ACTION ITEM →
For the entries below, report every line that includes the word "Giang".

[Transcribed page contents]
= = = = =

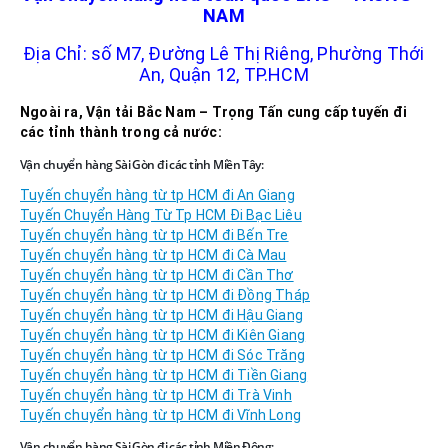
NAM
Địa Chỉ: số M7, Đường Lê Thị Riêng, Phường Thới
An, Quận 12, TP.HCM
Ngoài ra, Vận tải Bắc Nam – Trọng Tấn cung cấp tuyến đi
các tỉnh thành trong cả nước:
Vận chuyển hàng Sài Gòn đi các tỉnh Miền Tây:
Tuyến chuyển hàng từ tp HCM đi An Giang
Tuyến Chuyển Hàng Từ Tp HCM Đi Bạc Liêu
Tuyến chuyển hàng từ tp HCM đi Bến Tre
Tuyến chuyển hàng từ tp HCM đi Cà Mau
Tuyến chuyển hàng từ tp HCM đi Cần Thơ
Tuyến chuyển hàng từ tp HCM đi Đồng Tháp
Tuyến chuyển hàng từ tp HCM đi Hậu Giang
Tuyến chuyển hàng từ tp HCM đi Kiên Giang
Tuyến chuyển hàng từ tp HCM đi Sóc Trăng
Tuyến chuyển hàng từ tp HCM đi Tiền Giang
Tuyến chuyển hàng từ tp HCM đi Trà Vinh
Tuyến chuyển hàng từ tp HCM đi Vĩnh Long
Vận chuyển hàng Sài Gòn đi các tỉnh Miền Đông:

= = = = =

ANSWER SECTION →
Tuyến chuyển hàng từ tp HCM đi An Giang
Tuyến chuyển hàng từ tp HCM đi Hậu Giang
Tuyến chuyển hàng từ tp HCM đi Kiên Giang
Tuyến chuyển hàng từ tp HCM đi Tiền Giang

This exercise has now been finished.